╭──
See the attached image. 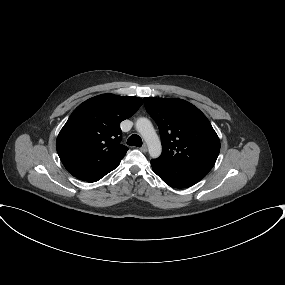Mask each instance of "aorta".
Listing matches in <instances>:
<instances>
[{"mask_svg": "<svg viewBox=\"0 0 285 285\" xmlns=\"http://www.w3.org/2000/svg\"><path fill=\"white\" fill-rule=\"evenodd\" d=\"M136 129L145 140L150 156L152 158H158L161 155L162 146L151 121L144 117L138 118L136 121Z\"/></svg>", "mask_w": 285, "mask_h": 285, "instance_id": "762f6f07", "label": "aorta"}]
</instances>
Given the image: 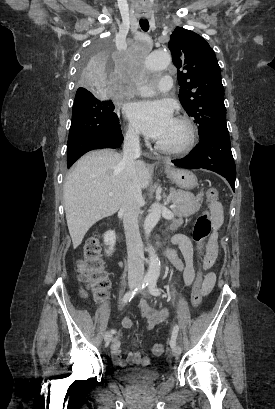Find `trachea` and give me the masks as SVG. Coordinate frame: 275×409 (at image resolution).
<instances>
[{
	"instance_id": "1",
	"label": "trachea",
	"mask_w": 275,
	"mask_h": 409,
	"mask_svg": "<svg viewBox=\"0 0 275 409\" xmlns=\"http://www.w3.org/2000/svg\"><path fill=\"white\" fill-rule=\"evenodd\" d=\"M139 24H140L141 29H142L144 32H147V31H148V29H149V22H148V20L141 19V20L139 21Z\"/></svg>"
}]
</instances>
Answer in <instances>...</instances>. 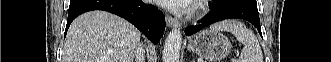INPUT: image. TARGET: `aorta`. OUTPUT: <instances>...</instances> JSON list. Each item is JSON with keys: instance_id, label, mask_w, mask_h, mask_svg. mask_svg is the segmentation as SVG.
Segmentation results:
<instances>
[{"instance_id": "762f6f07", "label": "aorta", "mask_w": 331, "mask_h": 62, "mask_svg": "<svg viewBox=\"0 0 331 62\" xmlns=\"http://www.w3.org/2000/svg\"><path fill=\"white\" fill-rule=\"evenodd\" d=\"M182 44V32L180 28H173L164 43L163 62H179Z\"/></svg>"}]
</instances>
╰──
╭──
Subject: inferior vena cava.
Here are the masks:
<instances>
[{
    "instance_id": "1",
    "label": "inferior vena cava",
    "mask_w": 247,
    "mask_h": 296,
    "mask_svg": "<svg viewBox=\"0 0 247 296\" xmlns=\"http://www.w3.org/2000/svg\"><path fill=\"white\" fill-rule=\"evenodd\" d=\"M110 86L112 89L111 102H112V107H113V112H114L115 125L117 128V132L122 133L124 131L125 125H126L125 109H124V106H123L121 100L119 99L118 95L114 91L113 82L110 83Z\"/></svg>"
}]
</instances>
╰──
╭──
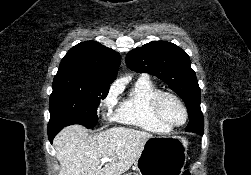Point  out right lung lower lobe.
╰──
◆ **Goal**: Report each line of the records above that contains the word "inferior", copying every such line in full.

◆ **Right answer**:
Subject: inferior vena cava.
    "label": "inferior vena cava",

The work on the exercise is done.